Challies then lists some examples of why people growing up accustomed to e-books would look askance at paper books. In the case of the latter, for instance, “we would encounter an endnote in the text and think it absurd that we then have to keep one finger inside the book to mark our progress, flip to the very end, search for the right page, and read that endnote in a much smaller font. Or we would encounter a lengthy footnote in the text and grow annoyed that it takes up one-third of the page, breaks into the flow of the text, and disrupts it with a font two or three points smaller than the main one. In an ebook we only need to tap the note and it immediately displays over the text. Tap it once more and it is gone. It requires no flipping and it brings no disruption. It’s a great solution.

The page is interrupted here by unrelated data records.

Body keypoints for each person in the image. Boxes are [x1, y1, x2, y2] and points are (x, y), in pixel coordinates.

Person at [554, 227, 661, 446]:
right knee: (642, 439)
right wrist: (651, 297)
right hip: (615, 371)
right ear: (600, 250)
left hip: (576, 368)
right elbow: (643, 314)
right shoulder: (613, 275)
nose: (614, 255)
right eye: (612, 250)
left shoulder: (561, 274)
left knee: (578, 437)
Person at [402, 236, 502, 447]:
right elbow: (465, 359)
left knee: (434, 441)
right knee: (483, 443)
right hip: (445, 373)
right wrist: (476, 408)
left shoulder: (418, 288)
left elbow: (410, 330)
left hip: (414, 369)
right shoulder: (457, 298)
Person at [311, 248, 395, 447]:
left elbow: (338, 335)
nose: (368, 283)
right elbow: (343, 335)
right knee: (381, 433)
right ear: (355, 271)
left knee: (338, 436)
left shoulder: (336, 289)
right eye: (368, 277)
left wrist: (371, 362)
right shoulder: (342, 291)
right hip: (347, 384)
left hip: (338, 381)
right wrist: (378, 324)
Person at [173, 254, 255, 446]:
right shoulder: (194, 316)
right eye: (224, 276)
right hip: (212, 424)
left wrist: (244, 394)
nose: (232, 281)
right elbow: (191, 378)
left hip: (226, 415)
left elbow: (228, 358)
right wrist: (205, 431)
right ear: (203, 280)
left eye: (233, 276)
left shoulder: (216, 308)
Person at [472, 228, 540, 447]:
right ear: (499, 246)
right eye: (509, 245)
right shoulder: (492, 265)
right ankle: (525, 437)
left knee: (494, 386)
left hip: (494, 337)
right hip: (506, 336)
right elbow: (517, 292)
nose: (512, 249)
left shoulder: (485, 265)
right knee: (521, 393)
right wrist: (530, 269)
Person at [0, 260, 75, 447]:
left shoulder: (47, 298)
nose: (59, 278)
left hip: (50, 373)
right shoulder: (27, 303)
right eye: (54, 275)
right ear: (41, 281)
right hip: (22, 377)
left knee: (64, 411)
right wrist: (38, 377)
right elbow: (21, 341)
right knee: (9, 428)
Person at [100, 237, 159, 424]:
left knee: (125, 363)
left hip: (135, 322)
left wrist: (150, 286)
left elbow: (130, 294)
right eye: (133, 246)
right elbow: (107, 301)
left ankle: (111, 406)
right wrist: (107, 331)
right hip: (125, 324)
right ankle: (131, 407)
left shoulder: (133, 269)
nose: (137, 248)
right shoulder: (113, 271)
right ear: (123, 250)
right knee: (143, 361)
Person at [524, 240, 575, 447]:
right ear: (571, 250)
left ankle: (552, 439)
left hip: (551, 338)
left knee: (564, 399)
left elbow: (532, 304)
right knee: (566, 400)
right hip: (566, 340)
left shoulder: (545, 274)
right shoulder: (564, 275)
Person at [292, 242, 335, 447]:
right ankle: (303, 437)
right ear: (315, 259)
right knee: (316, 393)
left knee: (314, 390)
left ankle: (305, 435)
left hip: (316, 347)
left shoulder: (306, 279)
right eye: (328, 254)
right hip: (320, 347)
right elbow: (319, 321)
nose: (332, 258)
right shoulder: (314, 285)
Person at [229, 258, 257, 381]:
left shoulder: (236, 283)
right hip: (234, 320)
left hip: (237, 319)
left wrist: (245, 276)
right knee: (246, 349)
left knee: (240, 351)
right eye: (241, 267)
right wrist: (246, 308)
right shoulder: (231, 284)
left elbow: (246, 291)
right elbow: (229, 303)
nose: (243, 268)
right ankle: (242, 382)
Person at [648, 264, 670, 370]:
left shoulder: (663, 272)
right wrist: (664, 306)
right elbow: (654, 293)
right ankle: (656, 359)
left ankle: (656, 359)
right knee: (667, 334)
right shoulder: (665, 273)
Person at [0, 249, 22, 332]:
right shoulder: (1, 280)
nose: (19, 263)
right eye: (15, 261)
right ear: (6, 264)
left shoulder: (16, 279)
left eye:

“Dictionaries. We would be amazed that anyone would expect us to consult an entirely different book—a big, heavy dictionary that may be in an entirely different room—when we need to look up an unfamiliar word. In an ebook the dictionary is built right in! Simply tap on the word and immediately we can read a dictionary definition. I look up far more words when reading ebooks than printed books because of the sheer convenience and simplicity of it.”
OK, you get the idea. Show this to your e-book-hating Luddite friends and let TeleRead community members know how they react.
I myself would agree with the opinion in the Readers First blog. Room exists for both kinds of books. Besides, as RF notes, even E isn’t necessarily the be-all and end-all. How long until we’re loading books directly into our brains?